*** Given records ***
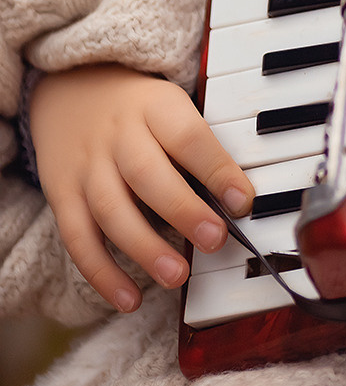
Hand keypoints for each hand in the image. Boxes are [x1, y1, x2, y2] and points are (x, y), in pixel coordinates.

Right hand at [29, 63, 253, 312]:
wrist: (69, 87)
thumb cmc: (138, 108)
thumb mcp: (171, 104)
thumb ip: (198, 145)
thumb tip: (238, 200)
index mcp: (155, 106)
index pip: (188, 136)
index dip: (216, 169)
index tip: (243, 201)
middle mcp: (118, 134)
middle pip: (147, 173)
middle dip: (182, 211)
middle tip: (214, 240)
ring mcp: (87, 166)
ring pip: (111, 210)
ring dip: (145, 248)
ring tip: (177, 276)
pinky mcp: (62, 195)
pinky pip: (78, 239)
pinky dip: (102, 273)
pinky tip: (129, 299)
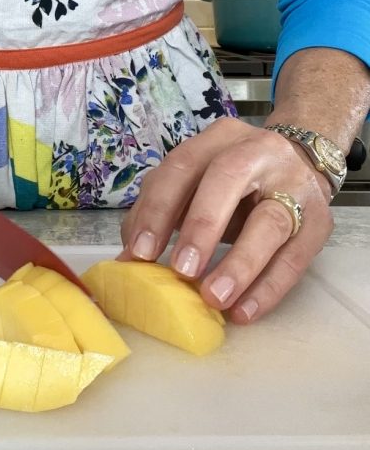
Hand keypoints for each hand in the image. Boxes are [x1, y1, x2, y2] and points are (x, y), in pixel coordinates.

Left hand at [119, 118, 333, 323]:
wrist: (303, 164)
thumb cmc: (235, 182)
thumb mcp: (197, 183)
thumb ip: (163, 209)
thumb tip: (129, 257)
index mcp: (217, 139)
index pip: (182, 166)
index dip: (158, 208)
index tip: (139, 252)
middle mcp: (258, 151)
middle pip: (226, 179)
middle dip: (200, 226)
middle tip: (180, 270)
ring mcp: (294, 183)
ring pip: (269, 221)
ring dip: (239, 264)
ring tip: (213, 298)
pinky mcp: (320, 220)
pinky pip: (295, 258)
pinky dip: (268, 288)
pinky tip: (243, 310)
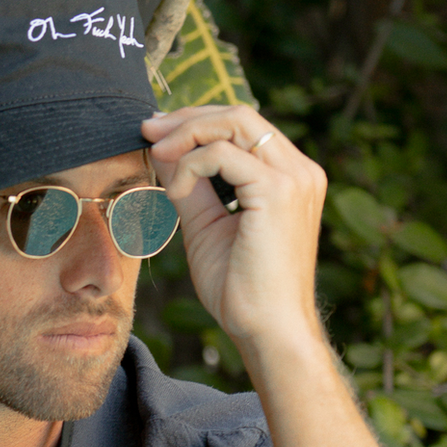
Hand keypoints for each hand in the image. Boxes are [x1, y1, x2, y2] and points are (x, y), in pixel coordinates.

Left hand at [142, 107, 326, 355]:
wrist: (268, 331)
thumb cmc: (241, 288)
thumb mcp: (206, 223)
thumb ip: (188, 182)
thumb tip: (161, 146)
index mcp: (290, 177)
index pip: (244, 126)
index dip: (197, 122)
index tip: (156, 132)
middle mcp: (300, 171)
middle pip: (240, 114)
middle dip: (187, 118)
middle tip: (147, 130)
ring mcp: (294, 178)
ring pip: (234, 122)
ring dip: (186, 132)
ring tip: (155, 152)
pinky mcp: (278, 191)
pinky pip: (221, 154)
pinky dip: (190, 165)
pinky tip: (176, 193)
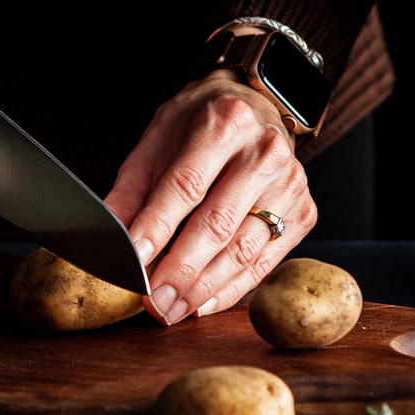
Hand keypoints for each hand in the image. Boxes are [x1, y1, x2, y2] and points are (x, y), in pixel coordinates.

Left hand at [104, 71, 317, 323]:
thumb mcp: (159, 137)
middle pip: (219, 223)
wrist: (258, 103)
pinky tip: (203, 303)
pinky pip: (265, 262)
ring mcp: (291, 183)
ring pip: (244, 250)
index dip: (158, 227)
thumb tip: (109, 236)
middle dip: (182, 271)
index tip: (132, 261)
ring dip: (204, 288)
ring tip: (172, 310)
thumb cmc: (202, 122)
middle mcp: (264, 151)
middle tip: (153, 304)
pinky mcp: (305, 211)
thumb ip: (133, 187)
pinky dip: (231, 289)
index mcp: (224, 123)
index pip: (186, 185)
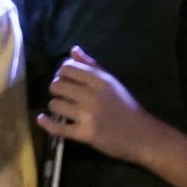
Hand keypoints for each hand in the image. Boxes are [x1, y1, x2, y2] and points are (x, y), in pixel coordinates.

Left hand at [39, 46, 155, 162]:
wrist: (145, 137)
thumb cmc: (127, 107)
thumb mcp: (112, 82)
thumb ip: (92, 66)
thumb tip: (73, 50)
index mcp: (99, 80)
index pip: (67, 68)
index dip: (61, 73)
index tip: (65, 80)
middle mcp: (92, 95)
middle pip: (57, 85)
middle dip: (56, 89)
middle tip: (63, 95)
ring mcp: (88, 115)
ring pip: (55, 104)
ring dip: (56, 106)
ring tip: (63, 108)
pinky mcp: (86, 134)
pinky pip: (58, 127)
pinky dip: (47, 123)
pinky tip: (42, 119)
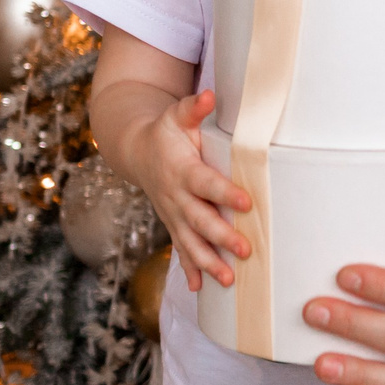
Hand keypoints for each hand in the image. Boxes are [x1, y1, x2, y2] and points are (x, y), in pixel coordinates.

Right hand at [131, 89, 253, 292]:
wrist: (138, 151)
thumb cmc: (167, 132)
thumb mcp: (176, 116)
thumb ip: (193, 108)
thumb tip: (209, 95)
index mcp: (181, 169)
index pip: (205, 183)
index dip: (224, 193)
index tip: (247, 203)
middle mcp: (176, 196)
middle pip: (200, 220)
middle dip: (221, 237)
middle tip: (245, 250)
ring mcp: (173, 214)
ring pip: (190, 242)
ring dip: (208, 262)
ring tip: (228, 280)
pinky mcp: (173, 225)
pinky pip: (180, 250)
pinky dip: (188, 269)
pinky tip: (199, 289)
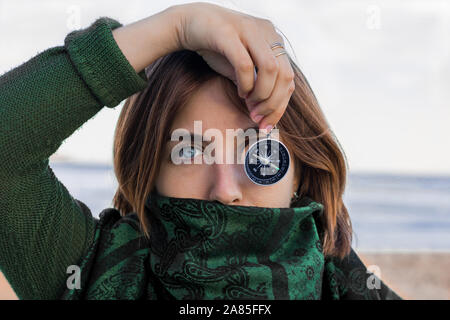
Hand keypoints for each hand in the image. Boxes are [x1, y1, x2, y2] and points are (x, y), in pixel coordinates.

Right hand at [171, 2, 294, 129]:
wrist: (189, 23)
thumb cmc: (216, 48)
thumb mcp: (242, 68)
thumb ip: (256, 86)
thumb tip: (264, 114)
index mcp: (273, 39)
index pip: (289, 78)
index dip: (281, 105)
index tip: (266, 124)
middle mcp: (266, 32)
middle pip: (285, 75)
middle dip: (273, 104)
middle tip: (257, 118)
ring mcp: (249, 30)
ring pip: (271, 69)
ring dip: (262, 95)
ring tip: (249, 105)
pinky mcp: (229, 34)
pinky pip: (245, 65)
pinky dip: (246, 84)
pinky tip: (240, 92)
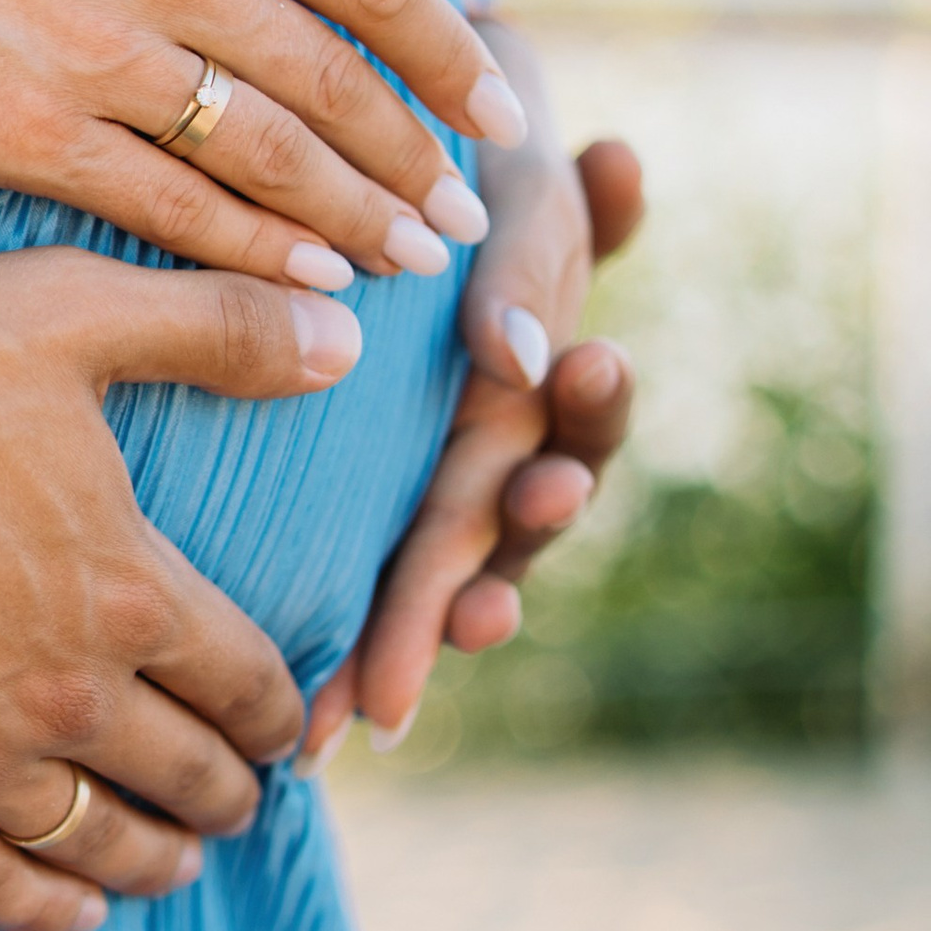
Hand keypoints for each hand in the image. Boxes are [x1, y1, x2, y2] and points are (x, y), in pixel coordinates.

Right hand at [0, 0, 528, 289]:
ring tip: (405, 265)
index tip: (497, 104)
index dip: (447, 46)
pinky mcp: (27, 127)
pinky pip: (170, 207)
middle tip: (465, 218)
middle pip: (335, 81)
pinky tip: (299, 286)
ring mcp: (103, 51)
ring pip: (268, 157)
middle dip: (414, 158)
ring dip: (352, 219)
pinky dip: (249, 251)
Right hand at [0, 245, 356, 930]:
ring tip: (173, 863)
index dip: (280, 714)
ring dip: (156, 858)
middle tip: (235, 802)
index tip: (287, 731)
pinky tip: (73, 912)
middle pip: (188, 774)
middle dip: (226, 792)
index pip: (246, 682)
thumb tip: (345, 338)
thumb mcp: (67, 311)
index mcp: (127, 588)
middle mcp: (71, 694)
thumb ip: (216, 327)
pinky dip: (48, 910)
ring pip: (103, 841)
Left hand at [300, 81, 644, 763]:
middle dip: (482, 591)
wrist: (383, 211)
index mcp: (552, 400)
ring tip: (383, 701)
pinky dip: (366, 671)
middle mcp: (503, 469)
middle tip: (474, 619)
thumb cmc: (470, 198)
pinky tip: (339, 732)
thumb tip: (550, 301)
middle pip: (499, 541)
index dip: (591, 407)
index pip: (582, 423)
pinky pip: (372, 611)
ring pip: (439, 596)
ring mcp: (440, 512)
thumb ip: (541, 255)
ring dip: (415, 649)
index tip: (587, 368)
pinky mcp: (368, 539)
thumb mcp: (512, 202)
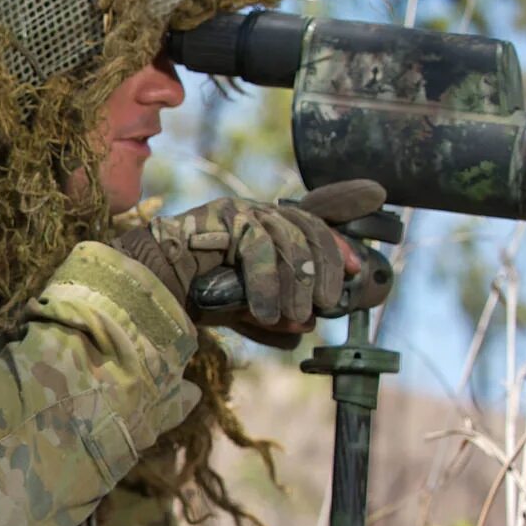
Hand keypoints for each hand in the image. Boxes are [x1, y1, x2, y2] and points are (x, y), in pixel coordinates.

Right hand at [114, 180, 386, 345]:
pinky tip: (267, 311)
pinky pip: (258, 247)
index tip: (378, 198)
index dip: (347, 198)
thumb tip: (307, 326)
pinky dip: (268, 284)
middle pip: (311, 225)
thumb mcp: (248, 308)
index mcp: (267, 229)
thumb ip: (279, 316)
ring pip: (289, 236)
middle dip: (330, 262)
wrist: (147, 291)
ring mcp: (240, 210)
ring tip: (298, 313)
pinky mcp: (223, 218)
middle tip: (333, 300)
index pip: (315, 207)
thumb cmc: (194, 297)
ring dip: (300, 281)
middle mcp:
***
Would you output the data exactly, without any of its images?

Hand keypoints for each hand in the image. Boxes are [x1, y1, x2, y2] and points are (x, y), in pixel coordinates.

Right hand at [29, 63, 253, 312]:
wrist: (69, 87)
thumb cmc: (138, 108)
thumb mcp: (171, 104)
thumb ip: (198, 145)
thumb tip: (238, 200)
index mcp: (155, 106)
index pip: (188, 136)
index dip: (216, 169)
index tip: (243, 201)
middle mcp: (118, 134)
middle pip: (147, 173)
middle dip: (182, 211)
middle tip: (214, 240)
ring mcp: (87, 166)
ring pip: (111, 210)
ring dip: (145, 248)
ring tip: (177, 276)
pinky mcp: (62, 195)
pinky pip: (78, 239)
pinky dip: (102, 273)
pinky tip: (129, 299)
Hand keypoints for each hand in the image. Boxes are [x1, y1, x2, y2] and points are (x, y), in pixel coordinates.

Left hand at [119, 118, 333, 323]:
wrist: (303, 164)
thumb cmc: (235, 182)
thumb mcp: (197, 183)
thumb ip: (163, 209)
thumb tip: (129, 257)
index mcp: (217, 139)
index pip: (182, 166)
index dip: (158, 208)
index tip: (139, 252)
middle mcp: (258, 151)
middle pip: (226, 179)
middle dip: (200, 226)
middle tip: (180, 270)
ring mcp: (294, 183)
ring pip: (269, 221)
ring dip: (239, 264)
ring tip: (213, 298)
pinky mcp: (320, 220)
pinky pip: (295, 258)
pinky dip: (268, 288)
pinky tip: (243, 310)
Hand keypoints for each hand in the image. Boxes are [x1, y1, x2, y2] and points are (x, y), in pixel coordinates.

Left hand at [142, 107, 326, 355]:
wrist: (268, 331)
thumb cmc: (241, 288)
thumb mcp: (206, 223)
thumb ip: (188, 182)
thumb tip: (161, 146)
index mcp: (290, 177)
index pip: (244, 126)
index dip: (197, 122)
index tip: (156, 132)
middle mcp: (300, 171)
middle pip: (240, 114)
middle dip: (187, 118)
middle tip: (147, 130)
ring mcp: (294, 178)
ring pip: (234, 122)
ring dip: (186, 132)
ring tip: (155, 152)
pinky mcp: (278, 191)
pinky pip: (221, 154)
pinky dip: (190, 165)
pinky tip: (176, 193)
Hand keypoints for each hand in the image. Boxes are [x1, y1, x2, y2] and points are (x, y), in pixel coordinates.

Left hand at [104, 71, 317, 323]:
thumb mcp: (159, 137)
middle pip: (219, 223)
wrist: (258, 103)
pinky tip: (203, 303)
pinky pip: (265, 262)
ring mcp: (291, 183)
ring pip: (244, 250)
index dip: (158, 227)
thumb tip: (109, 236)
middle dip: (182, 271)
index tip: (132, 261)
ring dip: (204, 288)
ring tip: (172, 310)
thumb cmc: (202, 122)
middle mcp: (264, 151)
middle tip: (153, 304)
pinky mcp: (305, 211)
thumb ip: (133, 187)
pinky dip: (231, 289)
index mcp: (224, 123)
index pip: (186, 185)
Hand keypoints for each hand in the image. Boxes are [x1, y1, x2, y2] and points are (x, y), in pixel coordinates.

Left hand at [39, 46, 155, 162]:
wrist: (145, 137)
thumb cmc: (127, 107)
thumb mcp: (112, 82)
thumb ip: (92, 66)
thumb tip: (73, 50)
index mcp: (99, 80)
index pip: (67, 68)
index dip: (61, 73)
index tip: (65, 80)
middle mcp: (92, 95)
middle pip: (57, 85)
middle dip: (56, 89)
middle tip: (63, 95)
ring mcp: (88, 115)
ring pip: (55, 104)
ring dip: (56, 106)
ring tip: (63, 108)
pinky mcp: (86, 134)
pinky pip: (58, 127)
pinky dip: (47, 123)
pinky tip: (42, 119)
Hand keypoints for each hand in the image. Boxes are [x1, y1, x2, y2] and points are (x, y), in pixel coordinates.

Right hand at [131, 89, 253, 292]:
wrist: (138, 151)
thumb cmc: (167, 132)
thumb mcp: (176, 116)
thumb ip: (193, 108)
thumb tip: (209, 95)
index mcp: (181, 169)
index pip: (205, 183)
index dip: (224, 193)
index tip: (247, 203)
middle mcp: (176, 196)
middle pip: (200, 220)
middle dip: (221, 237)
middle tip: (245, 250)
ring mcp: (173, 214)
ring pip: (190, 242)
ring dip: (208, 262)
ring tip: (228, 280)
pinky mcp: (173, 225)
pinky pip: (180, 250)
pinky dip: (188, 269)
pinky tip: (199, 289)
Hand keypoints for each hand in the image. Boxes are [x1, y1, x2, y2] and points are (x, y), in pixel coordinates.

Right hand at [171, 2, 294, 129]:
wrist: (189, 23)
thumb cmc: (216, 48)
thumb mcp: (242, 68)
thumb ip: (256, 86)
thumb tip: (264, 114)
index mcp: (273, 39)
index pip: (289, 78)
index dip: (281, 105)
index tip: (266, 124)
middle mcp: (266, 32)
middle pip: (285, 75)
middle dip: (273, 104)
middle tip: (257, 118)
ring mcp: (249, 30)
ring pip: (271, 69)
ring dip: (262, 95)
ring tip: (249, 105)
pinky mcp: (229, 34)
pinky pip: (245, 65)
pinky dip: (246, 84)
pinky tip: (240, 92)
Hand keypoints for each hand in the image. Boxes are [x1, y1, x2, y2] and points are (x, y), in pixel coordinates.

Right hand at [0, 0, 528, 289]:
ring tip: (405, 265)
index tip: (497, 104)
index dip: (447, 46)
pinky mcp: (27, 127)
pinky pip: (170, 207)
middle tip: (465, 218)
middle pip: (335, 81)
pinky tip: (299, 286)
ring mcp: (103, 51)
ring pip: (268, 157)
middle dip: (414, 158)
ring dip: (352, 219)
pinky dip: (249, 251)
Right hand at [0, 245, 356, 930]:
ring tip: (173, 863)
index dip: (280, 714)
ring dip: (156, 858)
middle tip: (235, 802)
index tip: (287, 731)
pinky tip: (73, 912)
middle pip: (188, 774)
middle dip: (226, 792)
index pip: (246, 682)
thumb tip: (345, 338)
thumb mcp: (67, 311)
index mcp: (127, 588)
middle mcp: (71, 694)
thumb ip: (216, 327)
pinky dip: (48, 910)
ring pip: (103, 841)
Left hand at [300, 81, 644, 763]:
middle dip: (482, 591)
wrist: (383, 211)
index mcp: (552, 400)
ring tip: (383, 701)
pinky dip: (366, 671)
middle mcp: (503, 469)
middle tip: (474, 619)
thumb cmc: (470, 198)
pinky tip: (339, 732)
thumb tip: (550, 301)
middle pip: (499, 541)
index dip: (591, 407)
index pip: (582, 423)
pinky pip: (372, 611)
ring pip: (439, 596)
ring mcp: (440, 512)
thumb ip: (541, 255)
ring dip: (415, 649)
index tip: (587, 368)
pinky mcp: (368, 539)
thumb mcp: (512, 202)
Hand keypoints for each hand in the image. Boxes are [x1, y1, x2, y2] and points are (x, y), in pixel coordinates.

Right hand at [114, 180, 386, 345]:
pinky tip: (267, 311)
pinky pip: (258, 247)
index tip: (378, 198)
index dip: (347, 198)
thumb tip: (307, 326)
pinky dip: (268, 284)
middle pip: (311, 225)
thumb mcp: (248, 308)
index mcp: (267, 229)
thumb ip: (279, 316)
ring pip: (289, 236)
middle dip: (330, 262)
wrist: (147, 291)
ring mcp: (240, 210)
ring tip: (298, 313)
pinky mcp: (223, 218)
middle tip: (333, 300)
index pip: (315, 207)
thumb cmc: (194, 297)
ring dip: (300, 281)
middle mcp:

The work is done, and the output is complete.